Personal information
- Full name: Lucas Demitra
- Date of birth: 9 April 2003 (age 23)
- Place of birth: St. Louis, Missouri, U.S.
- Height: 1.81 m (5 ft 11 in)
- Position: Winger

Team information
- Current team: Třinec

Youth career
- 2010–2020: AS Trenčín

Senior career*
- Years: Team / Apps / (Gls)
- 2021–2024: AS Trenčín / 26 / (2)
- 2021: → Dubnica nad Váhom (loan) / 2 / (1)
- 2023: → Zlaté Moravce (loan) / 7 / (0)
- 2024–2025: St. Louis City 2 / 10 / (0)
- 2026: Neusiedl am See / 14 / (3)
- 2026–: Třinec / 0 / (0)

International career
- Slovakia U18

= Lucas Demitra =

Slovak footballer

Lucas Demitra (born 9 April 2003) is a Slovak footballer who plays as a winger for Czech National Football League club Třinec.

==Early life==
Demitra is the son of Slovak ice hockey player Pavol Demitra and Mária Demitrová.
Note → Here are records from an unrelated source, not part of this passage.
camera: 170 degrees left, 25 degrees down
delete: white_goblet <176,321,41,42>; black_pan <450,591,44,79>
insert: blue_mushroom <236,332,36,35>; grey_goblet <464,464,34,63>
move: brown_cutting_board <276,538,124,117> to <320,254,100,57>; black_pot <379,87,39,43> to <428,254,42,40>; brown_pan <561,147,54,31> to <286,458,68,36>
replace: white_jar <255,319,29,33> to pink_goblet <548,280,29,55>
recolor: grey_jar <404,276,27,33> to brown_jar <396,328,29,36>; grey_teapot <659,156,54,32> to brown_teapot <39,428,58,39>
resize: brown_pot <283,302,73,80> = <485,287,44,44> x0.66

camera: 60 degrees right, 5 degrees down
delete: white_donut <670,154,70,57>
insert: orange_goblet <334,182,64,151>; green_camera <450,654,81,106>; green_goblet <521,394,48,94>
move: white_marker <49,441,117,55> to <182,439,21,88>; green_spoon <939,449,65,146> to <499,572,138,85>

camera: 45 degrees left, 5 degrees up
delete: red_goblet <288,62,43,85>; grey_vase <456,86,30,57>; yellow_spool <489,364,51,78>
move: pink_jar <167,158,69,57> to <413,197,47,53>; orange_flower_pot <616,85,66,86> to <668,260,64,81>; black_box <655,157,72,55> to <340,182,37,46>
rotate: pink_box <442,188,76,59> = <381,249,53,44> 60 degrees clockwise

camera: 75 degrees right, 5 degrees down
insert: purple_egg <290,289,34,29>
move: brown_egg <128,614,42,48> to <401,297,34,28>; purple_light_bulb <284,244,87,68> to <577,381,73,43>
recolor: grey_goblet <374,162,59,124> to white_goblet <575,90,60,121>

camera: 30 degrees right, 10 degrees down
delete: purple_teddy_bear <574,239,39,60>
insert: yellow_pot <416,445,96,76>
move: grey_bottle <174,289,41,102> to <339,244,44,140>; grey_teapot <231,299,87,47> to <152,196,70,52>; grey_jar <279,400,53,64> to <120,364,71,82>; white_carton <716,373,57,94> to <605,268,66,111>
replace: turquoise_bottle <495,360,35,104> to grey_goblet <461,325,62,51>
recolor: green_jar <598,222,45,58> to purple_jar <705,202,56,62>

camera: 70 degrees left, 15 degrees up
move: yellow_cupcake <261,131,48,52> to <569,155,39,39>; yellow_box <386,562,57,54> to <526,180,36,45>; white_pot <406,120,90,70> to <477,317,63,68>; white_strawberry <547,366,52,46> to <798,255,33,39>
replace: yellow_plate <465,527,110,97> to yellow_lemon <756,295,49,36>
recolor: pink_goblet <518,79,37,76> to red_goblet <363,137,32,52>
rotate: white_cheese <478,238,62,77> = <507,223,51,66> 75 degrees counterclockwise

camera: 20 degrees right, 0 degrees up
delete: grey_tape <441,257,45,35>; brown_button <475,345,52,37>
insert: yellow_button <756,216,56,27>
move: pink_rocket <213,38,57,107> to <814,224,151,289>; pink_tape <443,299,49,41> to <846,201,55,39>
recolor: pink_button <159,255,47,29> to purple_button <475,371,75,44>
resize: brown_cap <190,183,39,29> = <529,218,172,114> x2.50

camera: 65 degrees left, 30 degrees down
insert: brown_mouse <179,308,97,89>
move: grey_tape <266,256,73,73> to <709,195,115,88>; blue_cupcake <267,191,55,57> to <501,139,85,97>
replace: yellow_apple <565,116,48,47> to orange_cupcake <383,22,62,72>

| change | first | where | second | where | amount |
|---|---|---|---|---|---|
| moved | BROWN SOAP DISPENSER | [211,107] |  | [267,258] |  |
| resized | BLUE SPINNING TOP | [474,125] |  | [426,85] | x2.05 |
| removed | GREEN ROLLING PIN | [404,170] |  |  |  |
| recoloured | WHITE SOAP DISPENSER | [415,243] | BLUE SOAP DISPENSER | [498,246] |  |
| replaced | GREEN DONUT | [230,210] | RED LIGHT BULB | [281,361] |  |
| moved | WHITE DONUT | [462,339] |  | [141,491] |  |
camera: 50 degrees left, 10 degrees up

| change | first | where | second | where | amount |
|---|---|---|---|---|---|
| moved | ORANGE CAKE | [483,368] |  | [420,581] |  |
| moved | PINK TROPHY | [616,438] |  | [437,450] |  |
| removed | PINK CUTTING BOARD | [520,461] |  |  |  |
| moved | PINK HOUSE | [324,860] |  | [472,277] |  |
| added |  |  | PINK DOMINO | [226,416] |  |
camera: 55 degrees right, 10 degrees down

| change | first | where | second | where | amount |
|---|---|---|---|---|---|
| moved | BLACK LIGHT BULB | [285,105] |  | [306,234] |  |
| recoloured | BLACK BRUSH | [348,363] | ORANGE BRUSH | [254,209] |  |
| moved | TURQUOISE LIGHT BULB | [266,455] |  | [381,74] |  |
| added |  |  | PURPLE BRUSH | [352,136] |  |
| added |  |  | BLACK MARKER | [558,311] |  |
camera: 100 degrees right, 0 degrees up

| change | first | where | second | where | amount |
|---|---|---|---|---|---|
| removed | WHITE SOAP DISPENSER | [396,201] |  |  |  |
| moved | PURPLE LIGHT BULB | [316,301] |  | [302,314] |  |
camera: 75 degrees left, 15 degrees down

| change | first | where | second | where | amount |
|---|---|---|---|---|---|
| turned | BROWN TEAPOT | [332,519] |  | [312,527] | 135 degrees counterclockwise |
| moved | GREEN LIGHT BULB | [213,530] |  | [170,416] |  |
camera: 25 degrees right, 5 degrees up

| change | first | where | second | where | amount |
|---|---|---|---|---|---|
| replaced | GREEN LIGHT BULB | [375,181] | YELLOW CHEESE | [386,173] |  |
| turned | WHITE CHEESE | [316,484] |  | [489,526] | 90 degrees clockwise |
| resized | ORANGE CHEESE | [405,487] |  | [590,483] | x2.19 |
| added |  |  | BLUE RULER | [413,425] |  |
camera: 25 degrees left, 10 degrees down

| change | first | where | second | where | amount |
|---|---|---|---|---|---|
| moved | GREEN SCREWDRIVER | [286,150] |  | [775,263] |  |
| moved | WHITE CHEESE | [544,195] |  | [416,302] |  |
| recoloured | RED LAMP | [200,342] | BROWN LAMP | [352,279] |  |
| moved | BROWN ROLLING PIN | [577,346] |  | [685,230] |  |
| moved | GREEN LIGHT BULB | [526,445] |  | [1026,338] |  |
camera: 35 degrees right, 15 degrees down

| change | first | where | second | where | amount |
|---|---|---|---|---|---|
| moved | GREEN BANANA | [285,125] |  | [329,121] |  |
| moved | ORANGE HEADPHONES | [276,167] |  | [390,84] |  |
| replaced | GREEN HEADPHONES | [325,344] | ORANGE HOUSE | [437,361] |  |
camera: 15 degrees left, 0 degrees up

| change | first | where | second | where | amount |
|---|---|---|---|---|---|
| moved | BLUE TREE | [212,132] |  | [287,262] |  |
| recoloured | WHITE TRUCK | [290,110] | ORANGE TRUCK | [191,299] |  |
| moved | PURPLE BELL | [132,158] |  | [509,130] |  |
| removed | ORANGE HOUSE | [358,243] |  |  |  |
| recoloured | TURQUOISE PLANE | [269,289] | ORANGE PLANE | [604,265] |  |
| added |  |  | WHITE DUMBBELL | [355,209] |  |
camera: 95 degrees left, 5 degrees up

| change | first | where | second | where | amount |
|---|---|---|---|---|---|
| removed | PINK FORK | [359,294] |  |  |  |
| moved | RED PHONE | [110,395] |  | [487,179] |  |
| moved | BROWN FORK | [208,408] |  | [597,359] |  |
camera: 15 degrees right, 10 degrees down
He was born in St. Louis, Missouri, United States, where his father played for the St. Louis Blues of the National Hockey League. Before dedicating himself to professional football, Demitra followed his father's footsteps and tried ice hockey at youth levels. Demitra was eight years old when his father died in the crash of YAK-Service Flight 9633.

==Club career==
===Trenčín===
Demitra made his Fortuna Liga debut for AS Trenčín against FC DAC 1904 Dunajská Streda on 14 February 2021.

===Třinec===
On 8 September 2026, Demitra signed a contract with Czech National Football League club Třinec.